TEXT SECTION.

— begin —

IT began with an idyll: 12-year-old Kerry munching a Curly Wurly bar and singing in the car with her father. Ten minutes later, Dad gas using Kerry to pay a poker debt. He gave her to a middle-aged man, who, we knew, was going to rape her. She put her small hand in the big hand of the rapist - the 1990s image of betrayal, ever since a Big Brother camera caught Jon Venables leading James Bulger out of a Liverpool shopping centre.
Small hand in big hand used to be an image of guardianship. In No Child Of Mine, it was used to evoke horrors which a more graphic treatment would inevitably render sickeningly pornographic. A drama-documentary, in which a child is pimped by her father (and later, by another sleazeball), raped by her stepfather and by a child-care worker and forced, by her violent mother, to perform incestuous cunnilingus, needs to be able to tell its story with considerable narrative sophistication.
By and large, No Child Of Mine succeeded. But it was risky. Small wonder, then, that this was the most controversial TV programme of the year so far. Certainly, it was distressing to watch. After all, it might be an appeal to prurience, in which case it couldn't but leave a normal viewer feeling guilty. But the dominant emotion fired by the horror was anger - furious anger, in which it was impossible not to desire to see the paedophiles given the mother and father of a hiding.
Provoking, in viewers, an intense longing for revenge is both powerful and questionable. Yes, responsible adults have a duty to make themselves aware - at an emotional, as well as at a rational level - of the effects of sexual abuse on children. But, if a significant part of the satisfaction derived by paedophiles is in breaking a huge taboo, then promoting public outrage may be setting up a vicious circle: the greater the outrage, the greater the thrill.
Still, on balance, it was better that the film be shown than banned. Britain's charitable agencies associated with child abuse have endorsed it, even though that is not necessarily to say that it was a typical, rather than an extreme, example of child sex exploitation. Even charitable agencies know the value of publicity, of having their area of concern highlighted in the media. So, if people are shocked, they bloody well ought to be social workers often argue. Fair enough.

— end —

PARTS OF THE EXERCISE.
1. Duplicate the television review from "IT began with" to "Liverpool shopping centre.".
2. According to the television review, who has endorsed No Child Of Mine?

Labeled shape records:
— begin —

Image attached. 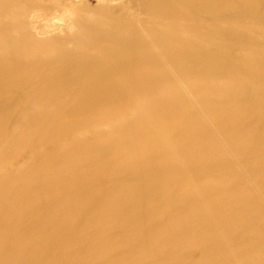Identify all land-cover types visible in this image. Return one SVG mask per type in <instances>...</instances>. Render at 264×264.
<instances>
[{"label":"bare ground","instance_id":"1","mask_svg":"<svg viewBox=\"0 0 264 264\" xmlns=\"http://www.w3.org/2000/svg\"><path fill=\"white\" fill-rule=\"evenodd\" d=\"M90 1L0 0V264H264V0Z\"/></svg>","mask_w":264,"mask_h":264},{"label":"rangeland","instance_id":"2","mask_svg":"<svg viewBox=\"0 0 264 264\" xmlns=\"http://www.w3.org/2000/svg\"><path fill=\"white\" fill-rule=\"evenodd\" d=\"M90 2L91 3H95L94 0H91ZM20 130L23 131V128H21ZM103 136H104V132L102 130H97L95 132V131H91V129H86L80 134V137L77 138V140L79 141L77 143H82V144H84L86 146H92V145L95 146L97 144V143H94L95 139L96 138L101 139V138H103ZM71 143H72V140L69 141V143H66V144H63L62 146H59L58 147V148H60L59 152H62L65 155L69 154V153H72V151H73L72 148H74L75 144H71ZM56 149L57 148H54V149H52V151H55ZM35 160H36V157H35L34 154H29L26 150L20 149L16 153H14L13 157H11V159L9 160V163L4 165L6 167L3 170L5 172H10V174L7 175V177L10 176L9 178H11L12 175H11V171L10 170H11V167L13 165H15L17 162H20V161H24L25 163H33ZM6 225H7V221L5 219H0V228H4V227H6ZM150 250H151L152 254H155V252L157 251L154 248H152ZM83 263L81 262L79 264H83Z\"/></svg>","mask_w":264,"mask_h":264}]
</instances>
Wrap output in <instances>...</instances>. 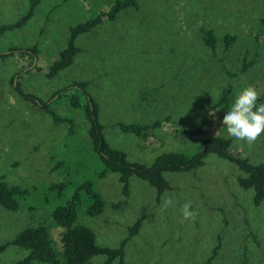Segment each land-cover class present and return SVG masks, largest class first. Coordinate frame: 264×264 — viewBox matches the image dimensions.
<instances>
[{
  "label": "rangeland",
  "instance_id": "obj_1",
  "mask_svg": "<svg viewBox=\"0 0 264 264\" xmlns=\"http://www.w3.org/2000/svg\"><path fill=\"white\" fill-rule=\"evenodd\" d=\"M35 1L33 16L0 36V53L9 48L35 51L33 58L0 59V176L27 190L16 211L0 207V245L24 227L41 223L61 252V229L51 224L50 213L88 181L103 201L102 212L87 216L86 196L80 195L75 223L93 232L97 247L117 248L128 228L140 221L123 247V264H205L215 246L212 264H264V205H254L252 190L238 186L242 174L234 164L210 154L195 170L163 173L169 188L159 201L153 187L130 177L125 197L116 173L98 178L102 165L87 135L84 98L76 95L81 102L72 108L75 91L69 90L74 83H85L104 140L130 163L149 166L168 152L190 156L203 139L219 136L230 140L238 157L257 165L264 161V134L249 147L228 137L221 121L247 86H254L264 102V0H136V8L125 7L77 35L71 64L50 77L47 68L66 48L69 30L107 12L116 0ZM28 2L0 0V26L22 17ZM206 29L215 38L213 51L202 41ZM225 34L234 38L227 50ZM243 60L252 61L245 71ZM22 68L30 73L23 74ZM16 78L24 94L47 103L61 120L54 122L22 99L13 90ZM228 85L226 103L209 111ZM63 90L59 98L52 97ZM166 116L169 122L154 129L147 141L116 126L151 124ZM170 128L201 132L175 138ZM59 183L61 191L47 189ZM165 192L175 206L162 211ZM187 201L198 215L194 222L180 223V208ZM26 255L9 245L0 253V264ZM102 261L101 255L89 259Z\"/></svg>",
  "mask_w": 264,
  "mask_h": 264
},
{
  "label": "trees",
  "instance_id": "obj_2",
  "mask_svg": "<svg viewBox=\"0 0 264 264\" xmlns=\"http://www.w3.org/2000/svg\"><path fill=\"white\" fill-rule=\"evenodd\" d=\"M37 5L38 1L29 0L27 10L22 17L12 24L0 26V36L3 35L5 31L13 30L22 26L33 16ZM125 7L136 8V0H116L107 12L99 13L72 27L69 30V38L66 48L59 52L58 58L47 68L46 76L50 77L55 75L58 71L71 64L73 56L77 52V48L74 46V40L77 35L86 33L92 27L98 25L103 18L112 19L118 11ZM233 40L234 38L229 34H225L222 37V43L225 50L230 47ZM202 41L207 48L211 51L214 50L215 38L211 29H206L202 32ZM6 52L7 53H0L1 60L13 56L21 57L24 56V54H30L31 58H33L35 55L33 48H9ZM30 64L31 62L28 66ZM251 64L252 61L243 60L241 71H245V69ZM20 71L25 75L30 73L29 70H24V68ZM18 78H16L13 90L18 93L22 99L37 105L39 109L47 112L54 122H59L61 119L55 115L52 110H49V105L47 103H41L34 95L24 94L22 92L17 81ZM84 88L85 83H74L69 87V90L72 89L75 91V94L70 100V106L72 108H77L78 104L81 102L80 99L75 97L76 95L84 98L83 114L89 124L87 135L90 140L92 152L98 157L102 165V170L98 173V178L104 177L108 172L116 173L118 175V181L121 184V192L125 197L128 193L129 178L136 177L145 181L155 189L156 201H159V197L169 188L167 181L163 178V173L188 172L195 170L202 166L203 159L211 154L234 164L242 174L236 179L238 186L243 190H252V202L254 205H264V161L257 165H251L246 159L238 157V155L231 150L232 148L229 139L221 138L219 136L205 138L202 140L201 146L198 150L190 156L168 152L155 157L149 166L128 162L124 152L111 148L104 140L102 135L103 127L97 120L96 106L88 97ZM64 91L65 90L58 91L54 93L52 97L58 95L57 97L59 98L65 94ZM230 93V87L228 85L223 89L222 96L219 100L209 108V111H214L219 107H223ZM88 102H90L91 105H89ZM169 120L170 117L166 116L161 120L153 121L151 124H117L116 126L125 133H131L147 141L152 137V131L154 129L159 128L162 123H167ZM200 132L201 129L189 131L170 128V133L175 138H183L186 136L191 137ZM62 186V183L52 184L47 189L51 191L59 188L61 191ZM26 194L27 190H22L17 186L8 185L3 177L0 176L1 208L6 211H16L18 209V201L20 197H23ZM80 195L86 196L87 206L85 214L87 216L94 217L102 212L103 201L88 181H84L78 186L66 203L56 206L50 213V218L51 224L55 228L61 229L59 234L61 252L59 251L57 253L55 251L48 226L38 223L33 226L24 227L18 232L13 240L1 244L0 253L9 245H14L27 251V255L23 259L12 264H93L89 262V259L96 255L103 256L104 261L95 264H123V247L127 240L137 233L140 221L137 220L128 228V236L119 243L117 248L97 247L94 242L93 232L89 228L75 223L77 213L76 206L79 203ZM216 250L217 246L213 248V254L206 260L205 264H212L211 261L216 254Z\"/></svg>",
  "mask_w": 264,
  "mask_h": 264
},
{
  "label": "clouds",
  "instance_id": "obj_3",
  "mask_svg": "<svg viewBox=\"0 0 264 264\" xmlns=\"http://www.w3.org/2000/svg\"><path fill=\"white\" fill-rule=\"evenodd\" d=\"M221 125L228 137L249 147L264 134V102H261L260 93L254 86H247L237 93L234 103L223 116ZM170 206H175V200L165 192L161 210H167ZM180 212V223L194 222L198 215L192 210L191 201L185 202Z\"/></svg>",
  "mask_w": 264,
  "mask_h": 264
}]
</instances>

— end —

RESPONSES FOR EACH TASK.
1.
IT began with an idyll: 12-year-old Kerry munching a Curly Wurly bar and singing in the car with her father. Ten minutes later, Dad gas using Kerry to pay a poker debt. He gave her to a middle-aged man, who, we knew, was going to rape her. She put her small hand in the big hand of the rapist - the 1990s image of betrayal, ever since a Big Brother camera caught Jon Venables leading James Bulger out of a Liverpool shopping centre.

2. Britain's charitable agencies associated with child abuse.